What does pants cache in the remote cache for pyth...
# general
h
What does pants cache in the remote cache for python repos? Is it just input hash -> test results and any `pex_binary`s we might have created? Is it caching wheels built from requirements? Some kind of intermediate output?
e
Uniformly it remotely caches the results of all subprocesses it runs regardless of backend (Python, Java, Scala, Go, etc.). So for Python, for example, but not exhaustively: + test: These are run by default as 1 process per test file; so they are remote cached at that granularity + package: This operation only has the final PEX binary cached remotely and 0 intermediate results. Those (resolved wheels, etc) are only cached locally in Pants' Pex cache. When I say remotely caches - that more broadly means caches to disk. You should have a local lmdb cache entry as well. All the rest - intermediate rule results - are only cached in memory in pantsd.
h
What about a pants run call with a python program, any intermediates pulled from the remote cache?
Based on your description then the storage needs for the remote cache with just pants test are pretty small, right? Since it’s not caching the test files just the result and input metadata?
Or is it caching some built artifact of a test target
e
What about a pants run call with a python program, any intermediates pulled from the remote cache?
I'm not sure. There are several
run
goal semantics IIRC.
Based on your description then the storage needs for the remote cache with just pants test are pretty small, right? Since it’s not caching the test files just the result and input metadata?
I think our Python test process outputs include junit.xml by default, so those files IIRC - but still not too big. If you enable coverage, then those files too.
h
Okay thank you. Would be nice to know what caching run might use but not urgent
e
Yeah - there is no tracking issue for that that I'm aware of. You really need to have a test rig you can use to answer this for yourself for any given Pants version. Folks have been using a bazel remote cache docker image thing and presumably spinning that up on your machine and running a quick check is the way to go.
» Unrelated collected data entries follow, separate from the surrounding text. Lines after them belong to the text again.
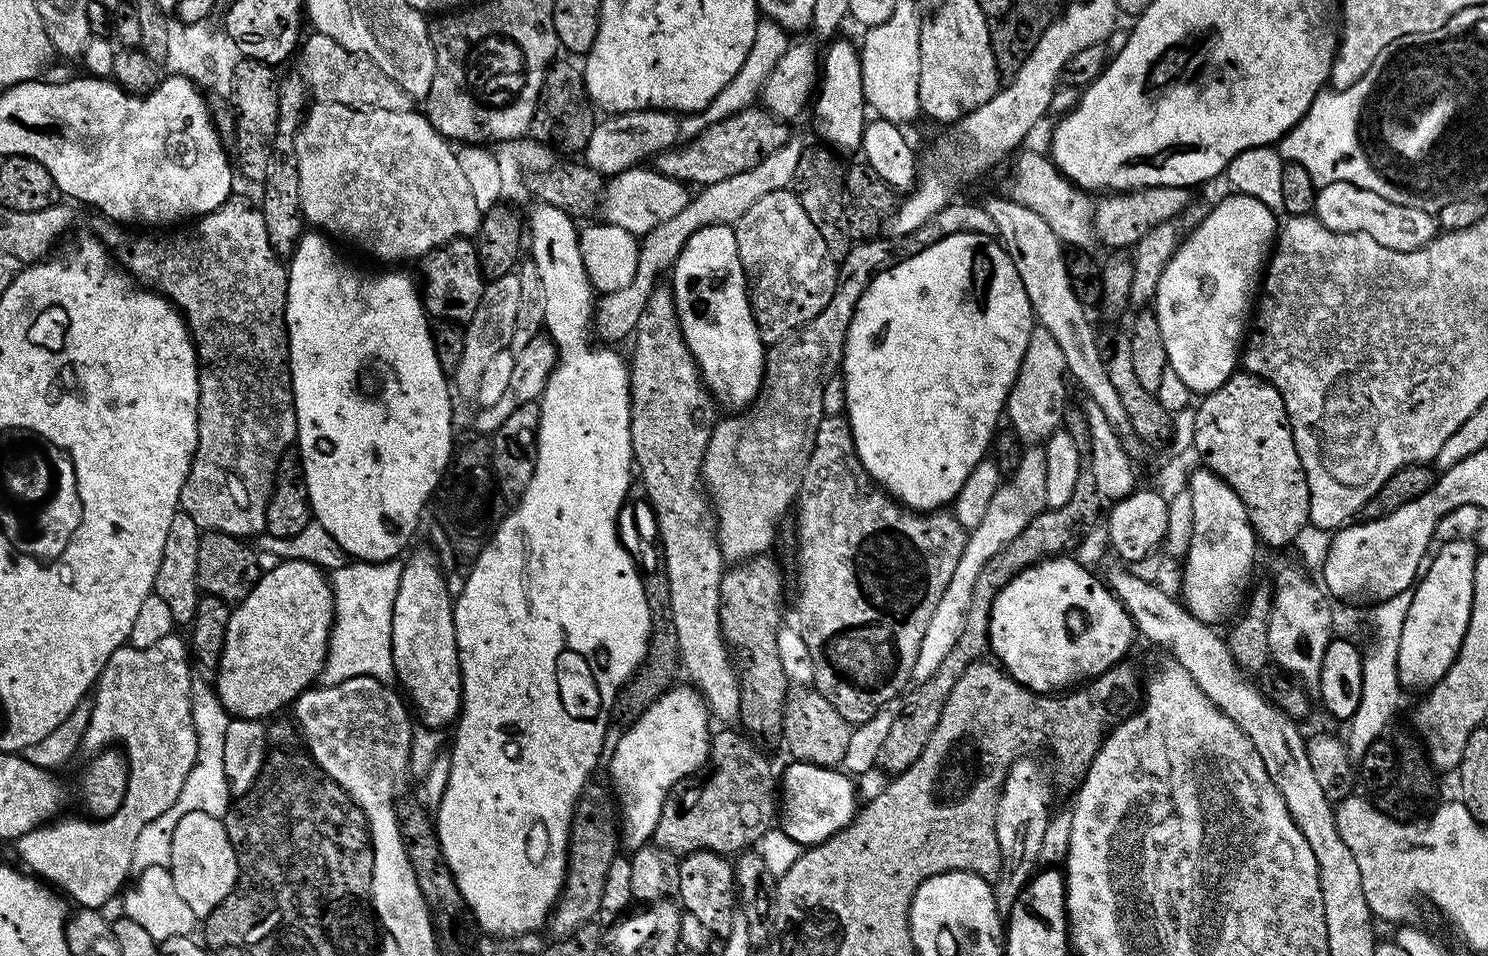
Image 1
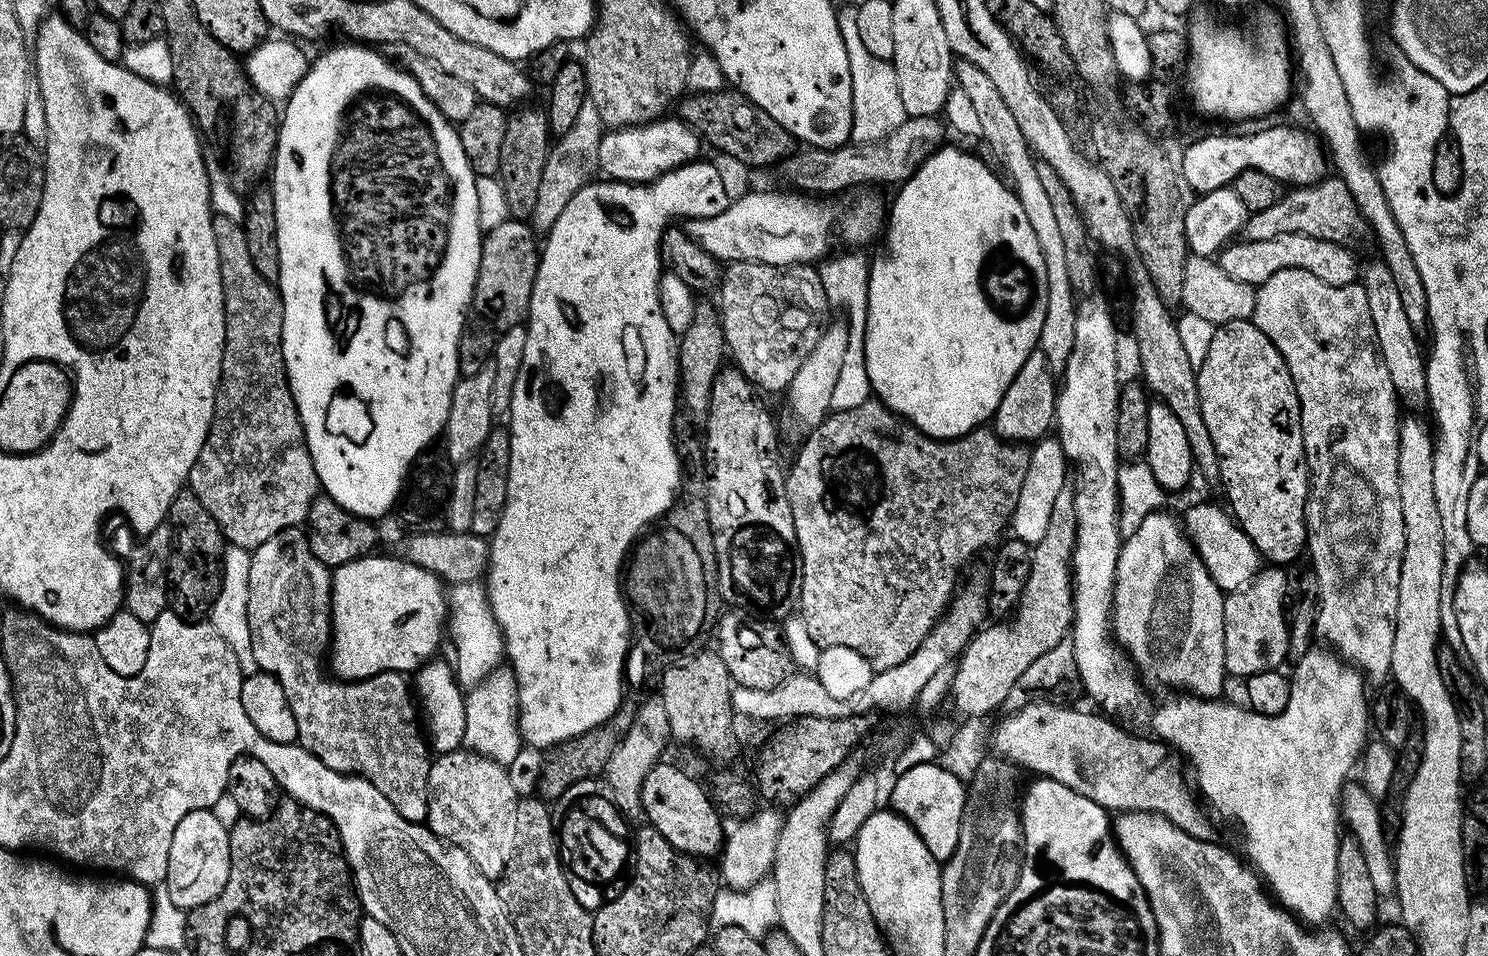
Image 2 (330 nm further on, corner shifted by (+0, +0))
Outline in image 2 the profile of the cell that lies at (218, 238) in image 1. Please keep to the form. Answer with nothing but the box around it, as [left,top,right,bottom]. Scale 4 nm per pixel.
[187,215,322,550]

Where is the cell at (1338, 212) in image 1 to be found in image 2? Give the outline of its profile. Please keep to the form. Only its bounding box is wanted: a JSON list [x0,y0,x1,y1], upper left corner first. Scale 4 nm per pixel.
[1218,234,1358,286]

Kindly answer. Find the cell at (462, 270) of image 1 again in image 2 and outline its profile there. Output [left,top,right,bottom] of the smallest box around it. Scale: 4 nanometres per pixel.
[471,218,541,330]

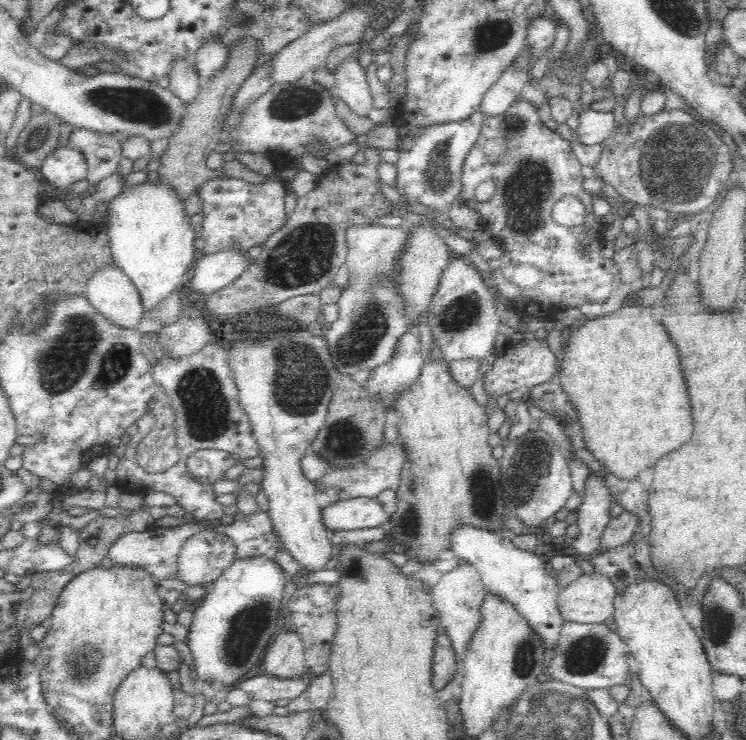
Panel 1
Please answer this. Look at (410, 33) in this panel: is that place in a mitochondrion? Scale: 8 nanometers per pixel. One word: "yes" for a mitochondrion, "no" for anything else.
no

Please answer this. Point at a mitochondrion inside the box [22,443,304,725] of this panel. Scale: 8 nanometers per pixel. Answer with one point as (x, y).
(82, 664)

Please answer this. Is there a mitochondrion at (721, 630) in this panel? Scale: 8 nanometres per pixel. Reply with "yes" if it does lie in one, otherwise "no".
yes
I have never used this, but you might find searching slack for these new keywords nets you answers / people in the know.
b
\q
h
Yeah I have some caches I can use to test, thanks
h
The
pants run
process isn't cached
(It uses InteractiveProcess instead of Process)
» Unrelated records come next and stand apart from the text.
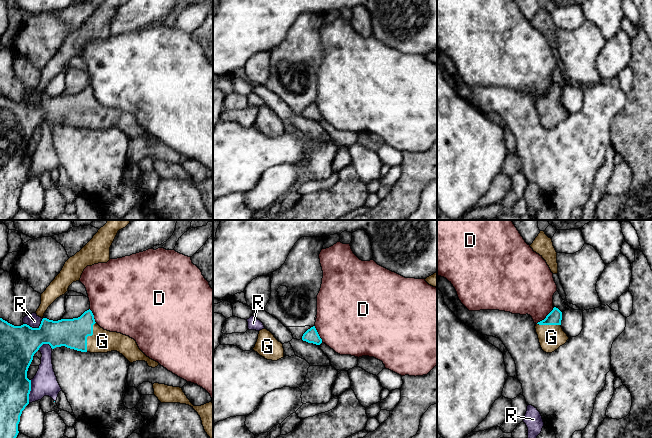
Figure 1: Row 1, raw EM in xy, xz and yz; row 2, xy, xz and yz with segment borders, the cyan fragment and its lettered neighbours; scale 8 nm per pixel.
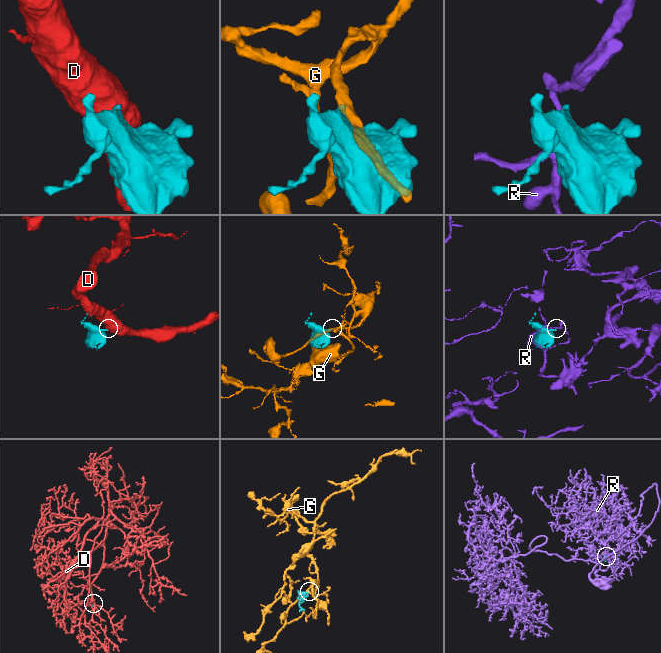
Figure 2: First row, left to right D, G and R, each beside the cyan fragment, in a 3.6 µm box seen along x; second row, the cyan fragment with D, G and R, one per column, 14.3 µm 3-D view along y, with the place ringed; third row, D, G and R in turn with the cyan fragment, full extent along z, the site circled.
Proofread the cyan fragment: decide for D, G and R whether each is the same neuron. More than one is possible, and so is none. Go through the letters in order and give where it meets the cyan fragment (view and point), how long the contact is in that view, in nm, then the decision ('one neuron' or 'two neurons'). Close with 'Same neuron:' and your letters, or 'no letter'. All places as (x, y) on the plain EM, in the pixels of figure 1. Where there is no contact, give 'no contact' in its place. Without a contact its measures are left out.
D: contact yz (546, 93); length 200 nm; two neurons
G: contact xy (88, 111); length 260 nm; one neuron
R: contact xy (35, 104); length 170 nm; two neurons
Same neuron: G

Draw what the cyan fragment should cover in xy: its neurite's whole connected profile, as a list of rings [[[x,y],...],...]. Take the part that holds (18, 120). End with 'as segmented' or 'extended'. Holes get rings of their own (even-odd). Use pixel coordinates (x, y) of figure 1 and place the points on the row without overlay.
[[[85,87],[80,93],[73,95],[61,95],[58,97],[43,94],[38,104],[32,104],[27,100],[14,102],[0,94],[0,220],[11,220],[17,213],[20,192],[25,183],[29,180],[31,167],[31,156],[27,154],[28,144],[33,136],[34,130],[43,120],[49,120],[52,125],[65,122],[81,128],[107,129],[117,127],[122,130],[130,139],[145,137],[149,143],[155,144],[160,141],[158,138],[147,133],[138,123],[136,117],[129,112],[117,108],[110,108],[101,104],[94,95],[92,87]]]; extended

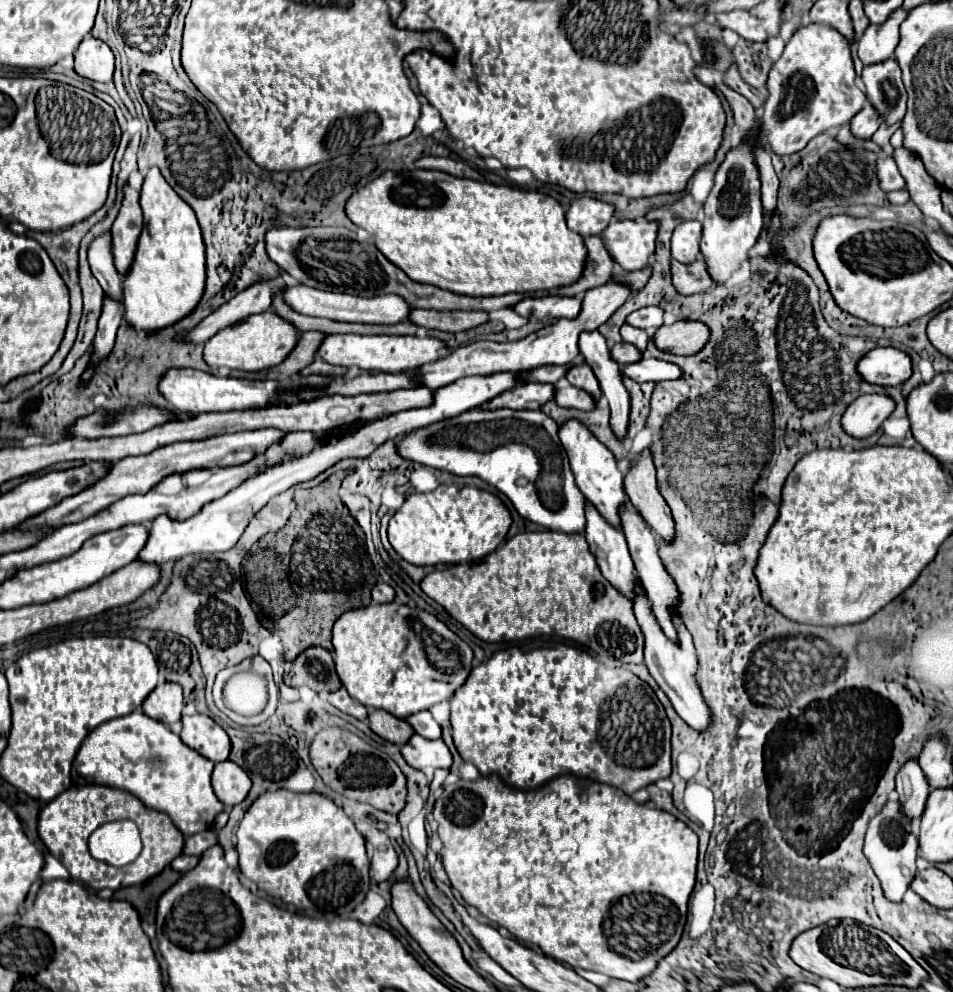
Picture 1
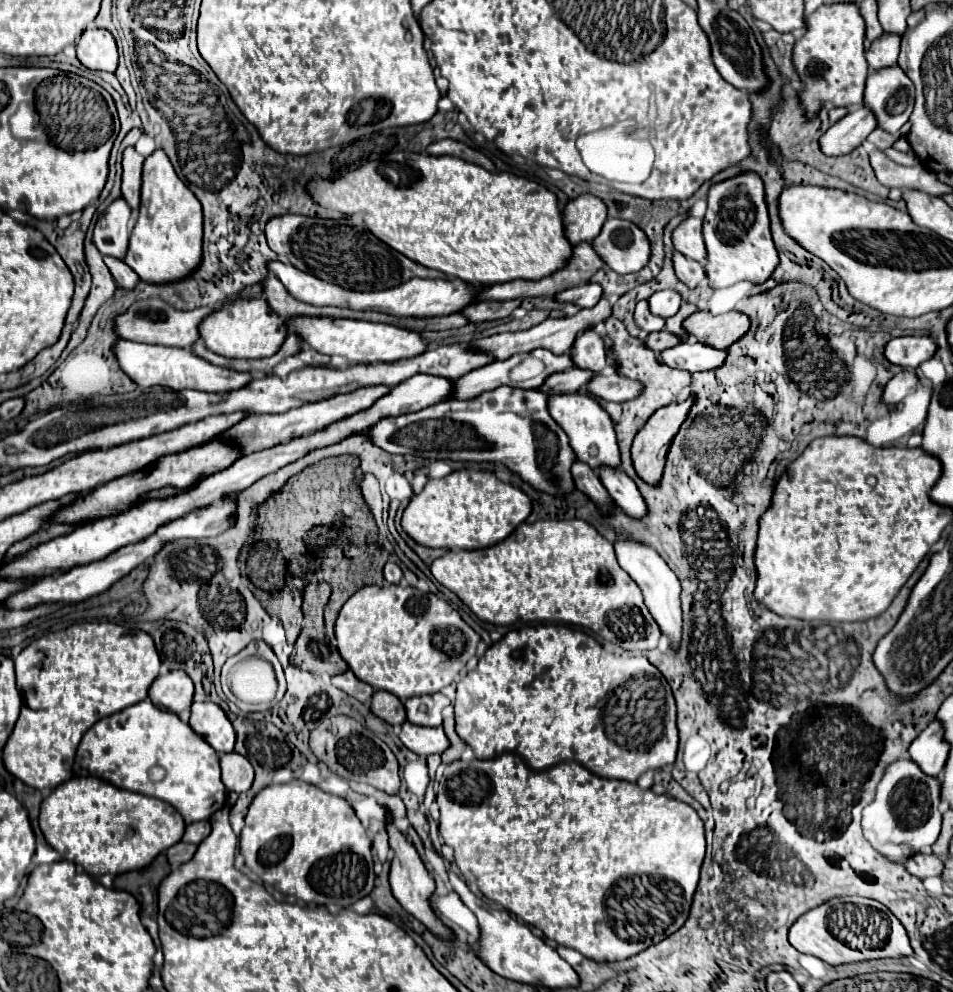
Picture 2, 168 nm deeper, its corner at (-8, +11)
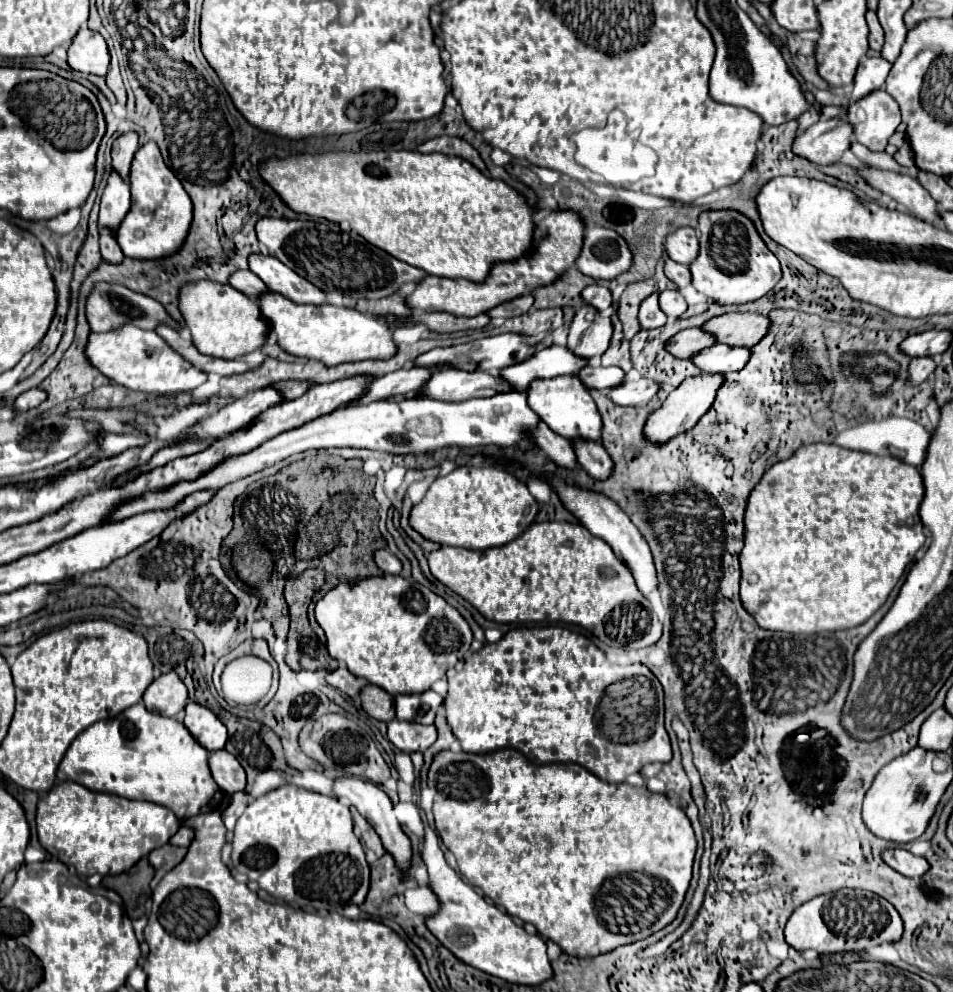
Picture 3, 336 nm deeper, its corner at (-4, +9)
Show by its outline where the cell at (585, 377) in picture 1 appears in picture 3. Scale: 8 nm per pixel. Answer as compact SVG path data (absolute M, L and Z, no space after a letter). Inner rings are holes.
M583 305L569 327L567 349L581 359L601 357L609 347L611 333L611 321L599 317L591 305Z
This is because you may expect side-effects or non-idempotent behavior when you
pants run
something
All the processes leading up to the actual run may be cached (dependency resolution, for example), but the actual binary you run is not
h
Would that dependency resolution step upload artifacts to the cache, like wheels?
h
Generally yes
Based on your description then the storage needs for the remote cache with just pants test are pretty small, right? Since it’s not caching the test files just the result and input metadata?
This is inaccurate, since many intermediate process inputs and outputs may be cached.